China has been in a period of unprecedented economic boom since the late 1970s. As a result, there has been a rapid rise of a whole new class of Chinese billionaires. Nearly all of them are self-made. In fact, the rise in billionaires in China has been so swift, that in 2015, the country overtook the United States as the home of the largest number of billionaires in the world.
Unlike in the U.S., there is a high amount of change in the Chinese billionaire lists. A billionaire may make the 2016 list and not the 2017. Billionaires rise in ranking and fall off the list in much greater proportions than in any other country. Basically, while there has been an explosion of billionaires in China, only a bit more than a third of the billionaires from 2000 to 2013 remained billionaires. Even more puzzling, once a Chinese billionaire falls of the list, he or she is very unlikely to regain billionaire status.

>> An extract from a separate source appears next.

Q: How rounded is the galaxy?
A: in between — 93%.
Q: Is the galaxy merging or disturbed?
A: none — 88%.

But why does this matter? After all, China is a long way away. Well, it matters because as a rule, self-made billionaires make a large impact on the economic growth of their country. A large rate of failure, such as in China, may not just stunt economic growth, but also leads to turbulence and uncertainty in the local economy.
This leads us to ask what the cause of the high turnover amongst China's billionaire entrepreneurs is. And why do so many of them fail?
The answer to these questions lists largely in the factors that make up billionaire longevity. Those factors include gender, educational background, access to finance, political connections, and an access to social networks. Among first generation billionaires (or former billionaires), those with an MBA were less likely to fail and older, male billionaires were also less likely to fall off the billionaire list.
More than any other factor, it is the access to financing that predicts the failure rate of Chinese billionaire entrepreneurs. It is surprising that billionaires have a shortage of funds due to a lack of access to financing, but that's how it is in China.
Access to political connections also plays a role on the fortunes of Chinese billionaires—both positively and negatively. Having ties to political officials helps billionaire longevity. However, losing these connections—which is pretty inevitable in China—can be a leading cause of a billionaire not only losing his or her fortune, but also ending up in jail.
The high failure rate of Chinese billionaires can really be traced back to a lack of access to finance. China simply doesn't have the robust world of VC's that the U.S. has. In fact, access to finance is growing tougher for Chinese entrepreneurs due to the country's state-owned banks tightening access to financing and credit as well as placing more restrictions on just what any financing obtained can be used for.
This does not bode well for future Chinese billionaires. Without access to finance to grow their businesses, how can they sustain their high net worth?